Conservative activists are currently gathering signatures for an Oregon ballot initiative that would require every voter in the state to provide proof of citizenship within two years.
Initiative Petition 5, which has been approved for signature-gathering and could appear on the November 2018 ballot, would significantly increase the requirements to vote in Oregon.
All Oregonians would need to re-register by providing state officials with a birth certificate, passport or other proof of citizenship by 2020. Currently, voters need only attest to their citizenship to be allowed to vote. (Many people do present birth certificates or passports to obtain driver's licenses, the document typically used for Oregon voter registration.)
If backers gather 117,578 valid signatures, the ballot initiative could plunge Oregon into the center of national voter-suppression efforts that use unsubstantiated allegations of voter fraud as a pretext.
On Jan. 27, President Donald J. Trump took to Twitter with his claim that as many as 3 million votes in last November's election were cast illegally, many of them by non-citizens. "We must do better!" Trump tweeted. His staff and political allies have repeated such claims widely, although the evidence they present is thin.
Ari Berman, author of "Give Us The Ballot," a 2015 book chronicling the 1965 Voting Rights Act, says the Oregon initiative is part of nationwide effort that has the effect of discouraging Latinos, young voters and poor people from voting. "There is a climate of hostility toward Latinos and others from people who seem to believe all these noncitizens are registered," Berman says. "There's just no evidence of that."
Oregon might seem removed from the risk of voter disenfranchisement.
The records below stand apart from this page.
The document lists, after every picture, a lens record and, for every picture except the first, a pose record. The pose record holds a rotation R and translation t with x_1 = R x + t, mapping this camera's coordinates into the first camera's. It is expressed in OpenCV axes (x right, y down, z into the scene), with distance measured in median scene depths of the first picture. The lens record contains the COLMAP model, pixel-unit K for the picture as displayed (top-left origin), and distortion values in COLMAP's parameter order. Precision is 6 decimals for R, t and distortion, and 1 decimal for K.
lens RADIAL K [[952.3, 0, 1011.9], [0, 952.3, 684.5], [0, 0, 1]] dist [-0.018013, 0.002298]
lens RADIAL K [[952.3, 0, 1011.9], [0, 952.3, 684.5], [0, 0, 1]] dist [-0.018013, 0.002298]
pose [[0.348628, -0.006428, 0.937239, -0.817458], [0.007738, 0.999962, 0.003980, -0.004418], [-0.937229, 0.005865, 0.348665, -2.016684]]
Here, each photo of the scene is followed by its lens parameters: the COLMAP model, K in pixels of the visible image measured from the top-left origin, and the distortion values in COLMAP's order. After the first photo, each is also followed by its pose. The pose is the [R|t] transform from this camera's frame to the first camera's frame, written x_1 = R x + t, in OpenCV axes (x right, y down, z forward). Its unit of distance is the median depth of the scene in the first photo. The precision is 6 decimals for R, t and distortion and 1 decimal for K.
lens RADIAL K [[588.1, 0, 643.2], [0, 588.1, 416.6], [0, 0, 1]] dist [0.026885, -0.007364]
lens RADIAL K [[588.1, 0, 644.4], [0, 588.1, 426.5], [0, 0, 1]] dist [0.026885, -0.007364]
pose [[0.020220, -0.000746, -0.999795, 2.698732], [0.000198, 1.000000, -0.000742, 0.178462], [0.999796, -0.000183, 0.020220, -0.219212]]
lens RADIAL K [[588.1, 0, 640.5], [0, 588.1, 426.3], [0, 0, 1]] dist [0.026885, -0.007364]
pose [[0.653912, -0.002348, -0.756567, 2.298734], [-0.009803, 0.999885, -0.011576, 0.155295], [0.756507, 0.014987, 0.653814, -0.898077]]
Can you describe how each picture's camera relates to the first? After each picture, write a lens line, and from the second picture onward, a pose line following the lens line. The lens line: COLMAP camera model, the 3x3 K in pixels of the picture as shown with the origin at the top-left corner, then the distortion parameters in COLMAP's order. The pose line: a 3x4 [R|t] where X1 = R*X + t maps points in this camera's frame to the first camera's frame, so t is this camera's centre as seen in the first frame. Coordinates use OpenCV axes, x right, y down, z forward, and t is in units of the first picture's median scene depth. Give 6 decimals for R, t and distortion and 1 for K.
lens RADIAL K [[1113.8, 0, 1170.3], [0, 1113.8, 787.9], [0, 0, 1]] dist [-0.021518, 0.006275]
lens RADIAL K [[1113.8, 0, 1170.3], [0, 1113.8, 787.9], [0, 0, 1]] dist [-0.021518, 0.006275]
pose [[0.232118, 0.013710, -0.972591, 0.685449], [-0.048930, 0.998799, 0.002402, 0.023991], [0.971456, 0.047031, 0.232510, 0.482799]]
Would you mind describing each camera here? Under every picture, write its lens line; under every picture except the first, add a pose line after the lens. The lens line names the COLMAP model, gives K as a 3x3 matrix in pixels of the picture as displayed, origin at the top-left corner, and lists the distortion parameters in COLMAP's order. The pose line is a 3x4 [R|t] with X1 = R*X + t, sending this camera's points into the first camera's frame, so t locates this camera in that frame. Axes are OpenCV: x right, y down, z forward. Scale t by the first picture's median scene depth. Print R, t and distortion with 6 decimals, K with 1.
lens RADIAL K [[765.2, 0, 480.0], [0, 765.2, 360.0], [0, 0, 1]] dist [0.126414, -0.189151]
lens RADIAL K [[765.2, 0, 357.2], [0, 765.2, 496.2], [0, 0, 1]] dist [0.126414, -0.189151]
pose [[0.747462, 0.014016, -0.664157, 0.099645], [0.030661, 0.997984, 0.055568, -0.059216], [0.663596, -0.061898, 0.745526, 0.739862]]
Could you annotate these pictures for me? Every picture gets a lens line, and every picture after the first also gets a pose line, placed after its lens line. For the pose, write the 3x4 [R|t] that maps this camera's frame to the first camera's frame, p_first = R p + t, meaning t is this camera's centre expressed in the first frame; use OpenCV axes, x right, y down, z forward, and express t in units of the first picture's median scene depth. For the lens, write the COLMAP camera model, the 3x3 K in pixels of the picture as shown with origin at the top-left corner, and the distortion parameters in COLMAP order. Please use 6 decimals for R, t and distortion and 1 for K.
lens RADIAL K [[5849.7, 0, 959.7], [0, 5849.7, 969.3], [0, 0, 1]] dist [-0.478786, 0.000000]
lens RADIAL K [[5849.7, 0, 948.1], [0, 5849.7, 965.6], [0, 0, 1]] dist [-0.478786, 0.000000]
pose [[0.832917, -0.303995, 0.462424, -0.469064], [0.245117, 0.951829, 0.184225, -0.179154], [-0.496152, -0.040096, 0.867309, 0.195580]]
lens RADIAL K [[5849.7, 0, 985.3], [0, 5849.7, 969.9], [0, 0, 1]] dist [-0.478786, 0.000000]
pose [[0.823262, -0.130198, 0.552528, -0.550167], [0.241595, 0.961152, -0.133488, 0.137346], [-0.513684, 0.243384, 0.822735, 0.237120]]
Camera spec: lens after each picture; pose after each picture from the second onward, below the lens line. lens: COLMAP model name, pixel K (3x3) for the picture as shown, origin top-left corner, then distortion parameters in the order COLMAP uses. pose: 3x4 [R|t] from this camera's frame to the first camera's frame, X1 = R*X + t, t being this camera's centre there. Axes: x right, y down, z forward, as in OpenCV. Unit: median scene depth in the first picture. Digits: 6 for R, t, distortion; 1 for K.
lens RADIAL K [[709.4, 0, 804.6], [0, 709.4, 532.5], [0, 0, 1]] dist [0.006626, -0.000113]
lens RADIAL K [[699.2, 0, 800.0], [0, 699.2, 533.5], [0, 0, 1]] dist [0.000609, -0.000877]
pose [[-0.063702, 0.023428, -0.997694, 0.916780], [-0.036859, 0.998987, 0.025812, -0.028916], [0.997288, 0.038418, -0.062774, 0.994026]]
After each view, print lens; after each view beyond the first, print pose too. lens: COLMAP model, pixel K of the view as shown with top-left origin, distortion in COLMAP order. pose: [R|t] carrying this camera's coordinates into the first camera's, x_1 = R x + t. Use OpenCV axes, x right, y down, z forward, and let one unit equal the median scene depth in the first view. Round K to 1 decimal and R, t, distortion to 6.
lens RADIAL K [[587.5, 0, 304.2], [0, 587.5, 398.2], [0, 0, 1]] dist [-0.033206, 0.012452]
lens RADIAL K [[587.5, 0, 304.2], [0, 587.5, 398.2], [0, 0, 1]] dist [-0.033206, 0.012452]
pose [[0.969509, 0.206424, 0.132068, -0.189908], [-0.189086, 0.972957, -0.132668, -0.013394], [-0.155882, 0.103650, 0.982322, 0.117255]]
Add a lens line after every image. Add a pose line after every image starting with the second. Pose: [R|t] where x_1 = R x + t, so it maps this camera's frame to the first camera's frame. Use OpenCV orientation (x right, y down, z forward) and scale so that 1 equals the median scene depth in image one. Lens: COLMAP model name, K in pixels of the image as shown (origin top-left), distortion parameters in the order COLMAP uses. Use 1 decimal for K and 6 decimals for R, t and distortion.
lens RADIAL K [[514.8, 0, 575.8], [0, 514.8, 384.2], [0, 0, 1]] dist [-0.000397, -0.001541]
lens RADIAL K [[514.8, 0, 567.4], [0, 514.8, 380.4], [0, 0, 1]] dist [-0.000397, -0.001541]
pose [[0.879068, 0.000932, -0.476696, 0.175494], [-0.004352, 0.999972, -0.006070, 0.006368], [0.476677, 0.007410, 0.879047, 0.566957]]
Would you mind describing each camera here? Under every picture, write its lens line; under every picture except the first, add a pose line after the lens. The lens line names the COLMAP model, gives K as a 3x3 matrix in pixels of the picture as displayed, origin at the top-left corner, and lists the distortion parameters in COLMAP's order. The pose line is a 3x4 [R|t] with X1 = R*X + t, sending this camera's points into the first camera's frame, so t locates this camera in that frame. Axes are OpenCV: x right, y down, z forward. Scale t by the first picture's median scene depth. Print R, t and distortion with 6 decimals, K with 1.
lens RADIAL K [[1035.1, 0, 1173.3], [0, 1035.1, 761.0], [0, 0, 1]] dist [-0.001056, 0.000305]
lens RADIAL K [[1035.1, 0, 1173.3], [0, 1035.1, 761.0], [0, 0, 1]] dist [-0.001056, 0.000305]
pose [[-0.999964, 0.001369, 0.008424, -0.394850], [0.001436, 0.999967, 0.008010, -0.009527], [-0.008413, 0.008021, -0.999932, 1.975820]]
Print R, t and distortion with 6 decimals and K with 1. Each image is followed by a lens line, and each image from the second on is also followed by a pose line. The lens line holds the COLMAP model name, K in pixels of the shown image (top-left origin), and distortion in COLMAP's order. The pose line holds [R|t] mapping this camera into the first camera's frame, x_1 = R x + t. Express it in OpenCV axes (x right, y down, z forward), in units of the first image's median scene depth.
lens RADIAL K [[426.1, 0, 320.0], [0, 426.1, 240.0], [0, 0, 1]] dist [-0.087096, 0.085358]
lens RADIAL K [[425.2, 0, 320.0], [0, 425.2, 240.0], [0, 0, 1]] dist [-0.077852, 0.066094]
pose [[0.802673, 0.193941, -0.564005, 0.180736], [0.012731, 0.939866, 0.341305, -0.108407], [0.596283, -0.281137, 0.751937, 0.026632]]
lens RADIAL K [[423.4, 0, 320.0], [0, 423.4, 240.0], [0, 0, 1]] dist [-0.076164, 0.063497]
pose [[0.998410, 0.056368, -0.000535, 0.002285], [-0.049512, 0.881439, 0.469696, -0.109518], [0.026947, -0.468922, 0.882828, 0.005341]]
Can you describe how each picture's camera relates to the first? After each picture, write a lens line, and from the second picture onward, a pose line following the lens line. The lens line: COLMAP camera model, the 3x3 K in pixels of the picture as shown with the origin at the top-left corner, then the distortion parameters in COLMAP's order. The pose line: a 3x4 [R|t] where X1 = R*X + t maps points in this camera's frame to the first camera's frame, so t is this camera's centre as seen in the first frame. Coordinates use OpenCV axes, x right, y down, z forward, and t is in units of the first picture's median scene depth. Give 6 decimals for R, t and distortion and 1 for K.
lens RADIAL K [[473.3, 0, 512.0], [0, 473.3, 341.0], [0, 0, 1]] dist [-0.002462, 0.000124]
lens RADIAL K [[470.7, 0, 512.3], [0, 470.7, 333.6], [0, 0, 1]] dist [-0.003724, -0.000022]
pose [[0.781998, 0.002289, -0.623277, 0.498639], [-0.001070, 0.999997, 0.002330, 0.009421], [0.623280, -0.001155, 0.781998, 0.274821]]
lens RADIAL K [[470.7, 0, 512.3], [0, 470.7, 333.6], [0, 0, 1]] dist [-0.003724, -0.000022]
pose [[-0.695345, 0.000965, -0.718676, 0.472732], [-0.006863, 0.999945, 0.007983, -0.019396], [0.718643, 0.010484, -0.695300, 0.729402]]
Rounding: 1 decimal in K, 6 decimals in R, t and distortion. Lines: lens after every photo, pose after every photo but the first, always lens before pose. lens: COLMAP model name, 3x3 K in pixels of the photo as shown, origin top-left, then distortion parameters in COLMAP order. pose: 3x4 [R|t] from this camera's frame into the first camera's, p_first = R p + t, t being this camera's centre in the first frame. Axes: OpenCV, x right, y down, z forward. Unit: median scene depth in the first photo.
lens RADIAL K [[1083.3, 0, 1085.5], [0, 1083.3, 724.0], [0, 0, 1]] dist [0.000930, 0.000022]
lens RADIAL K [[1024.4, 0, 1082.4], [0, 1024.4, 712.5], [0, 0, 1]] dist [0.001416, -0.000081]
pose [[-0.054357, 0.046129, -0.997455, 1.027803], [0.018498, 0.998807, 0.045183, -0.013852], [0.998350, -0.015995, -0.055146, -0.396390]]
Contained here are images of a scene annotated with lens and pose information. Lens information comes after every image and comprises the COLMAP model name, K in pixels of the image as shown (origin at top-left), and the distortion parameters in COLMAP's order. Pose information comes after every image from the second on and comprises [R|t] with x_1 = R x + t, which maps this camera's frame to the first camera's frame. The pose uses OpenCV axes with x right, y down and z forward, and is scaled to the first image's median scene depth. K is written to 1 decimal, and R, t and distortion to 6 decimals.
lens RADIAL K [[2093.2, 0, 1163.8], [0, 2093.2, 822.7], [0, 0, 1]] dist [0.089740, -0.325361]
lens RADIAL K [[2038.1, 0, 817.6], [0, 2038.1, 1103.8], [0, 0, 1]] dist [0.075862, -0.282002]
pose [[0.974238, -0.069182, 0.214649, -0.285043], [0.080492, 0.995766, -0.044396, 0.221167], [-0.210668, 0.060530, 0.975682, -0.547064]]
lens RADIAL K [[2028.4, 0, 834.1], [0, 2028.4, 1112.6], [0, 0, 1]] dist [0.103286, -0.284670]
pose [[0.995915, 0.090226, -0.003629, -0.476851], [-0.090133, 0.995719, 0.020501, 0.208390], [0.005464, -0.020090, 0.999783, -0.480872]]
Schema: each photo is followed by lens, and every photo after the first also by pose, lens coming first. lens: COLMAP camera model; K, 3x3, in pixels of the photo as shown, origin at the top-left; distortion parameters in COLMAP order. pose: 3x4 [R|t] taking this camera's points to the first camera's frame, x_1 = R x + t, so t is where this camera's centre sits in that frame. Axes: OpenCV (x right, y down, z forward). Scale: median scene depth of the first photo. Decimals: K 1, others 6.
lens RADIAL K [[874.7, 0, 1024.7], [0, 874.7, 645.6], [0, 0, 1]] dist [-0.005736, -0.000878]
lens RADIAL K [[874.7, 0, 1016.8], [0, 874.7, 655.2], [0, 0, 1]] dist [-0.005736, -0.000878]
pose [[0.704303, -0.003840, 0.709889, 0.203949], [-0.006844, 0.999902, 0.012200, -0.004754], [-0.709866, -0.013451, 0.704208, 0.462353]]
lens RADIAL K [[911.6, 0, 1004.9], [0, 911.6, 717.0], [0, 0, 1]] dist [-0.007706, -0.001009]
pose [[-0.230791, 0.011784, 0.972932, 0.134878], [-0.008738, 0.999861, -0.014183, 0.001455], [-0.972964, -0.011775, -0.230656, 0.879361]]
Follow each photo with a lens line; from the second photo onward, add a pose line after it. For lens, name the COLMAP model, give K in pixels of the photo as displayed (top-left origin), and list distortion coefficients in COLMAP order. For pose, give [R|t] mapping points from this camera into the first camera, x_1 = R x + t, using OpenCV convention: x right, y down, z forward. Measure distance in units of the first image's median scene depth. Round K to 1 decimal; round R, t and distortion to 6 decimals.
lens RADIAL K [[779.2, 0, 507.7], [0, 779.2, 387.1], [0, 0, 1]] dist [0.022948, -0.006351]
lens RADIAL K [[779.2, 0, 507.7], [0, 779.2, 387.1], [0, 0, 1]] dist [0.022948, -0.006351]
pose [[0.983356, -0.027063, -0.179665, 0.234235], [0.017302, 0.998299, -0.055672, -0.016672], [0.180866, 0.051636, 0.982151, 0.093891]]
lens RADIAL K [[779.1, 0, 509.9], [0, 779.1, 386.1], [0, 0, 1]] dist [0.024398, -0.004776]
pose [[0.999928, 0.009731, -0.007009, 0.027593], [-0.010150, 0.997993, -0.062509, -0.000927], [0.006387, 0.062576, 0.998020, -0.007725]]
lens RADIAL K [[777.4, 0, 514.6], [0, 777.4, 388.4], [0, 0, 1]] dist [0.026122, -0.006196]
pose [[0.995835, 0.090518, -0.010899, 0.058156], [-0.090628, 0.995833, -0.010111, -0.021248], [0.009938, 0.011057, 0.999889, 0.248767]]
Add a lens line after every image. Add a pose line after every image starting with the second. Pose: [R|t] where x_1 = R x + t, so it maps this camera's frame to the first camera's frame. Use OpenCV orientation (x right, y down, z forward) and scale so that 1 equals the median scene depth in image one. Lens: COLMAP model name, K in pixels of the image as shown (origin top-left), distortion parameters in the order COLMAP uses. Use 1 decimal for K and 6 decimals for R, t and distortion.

The state was the first to allow its citizens to vote by mail. And in recent years, Gov. Kate Brown, a Democrat, has led the charge to make registering to vote here easier than anywhere else in the nation. The "motor voter" law she sponsored and signed in 2015 added 283,000 registered voters to the rolls last year.
But conservative activists aim to reverse those gains—with the ballot.
On Jan. 17, just 10 days before Trump's tweet, the Oregon secretary of state's Elections Division cleared IP 5 for supporters to begin gathering signatures.
James Buchal, a Portland lawyer, is one of two chief petitioners for the initiative; the other is state Rep. Mike Nearman (R-Independence).
Buchal says the measure is aimed at addressing what he calls the "low quality" of Oregon's voter rolls. He says he believes the rolls include people who are dead, residents of other states and, most problematically, non-citizens. (Federal law allows only U.S. citizens to vote.) He cannot, however, point to documented evidence of fraud here.
"There's a variety of evidence on the subject that is not specific to Oregon," says Buchal, a Republican who ran for Oregon attorney general in 2012 and for Congress in 2014. "One can make inferences from other states that there is enough non-citizen voting to make a difference in close races."
The examples Buchal cites include two small studies from Virginia and a smattering of anecdotal evidence from other jurisdictions. But the U.S. Department of Justice and groups such as the Brennan Center for Justice at New York University have repeatedly said there is no evidence of significant voter fraud in this country.
Two groups raised legal objections to IP 5 during the qualifying process late last year: Causa Oregon, a Latino rights group, and the American Civil Liberties Union of Oregon.
Andrea Miller, Causa's executive director, says the initiative would be a giant step in the wrong direction for Oregon.
Miller says IP 5 is a voter-suppression effort because it relies on documentation, such as birth certificates and passports, that many voters don't readily have on hand and that can be time-consuming and expensive to obtain. Miller says forcing everyone to re-register within two years could have a chilling effect on voters who are poor, old, unfamiliar with the law, or related to people who are undocumented.
"This wouldn't just affect Causa's constituents," Miller says. "It would impact every single voter in Oregon."
Jann Carson of the ACLU of Oregon says proponents of the measure appear to be emboldened by Trump's rhetoric.
Two years ago, Buchal and his allies proposed a similar measure that would have given voters 10 years to come up with proof of citizenship. Nobody has presented compelling evidence of voter fraud since then, but Trump has brought fringe theories into the mainstream.
"We think this initiative is a solution in search of a problem," Carson says.
Trump lost Oregon to Democratic Party nominee Hillary Clinton by 50 percent to 39 percent. But Carson says it would be a mistake to assume a voter-disenfranchisement campaign would fail here just because Oregon is a reliably blue state.
In 2004, Oregon voters approved a constitutional ban on gay marriage (later overturned by the courts) and, in 2014, rejected by a 2-to-1 margin a ballot measure that would have allowed undocumented immigrants to get driver's licenses, even though many other states allow the practice.
Carson says voter complacency in the past has led to election results that were at odds with "Oregon values" and the state's Democratic registration advantage, such as when the Oregon Citizens Alliance placed anti-gay measures on the ballot starting in 1988.
"People said, 'Don't worry, Oregonians will never pass this,'" Carson says. "That launched a series of attacks on gay and lesbian Oregonians, and it worked."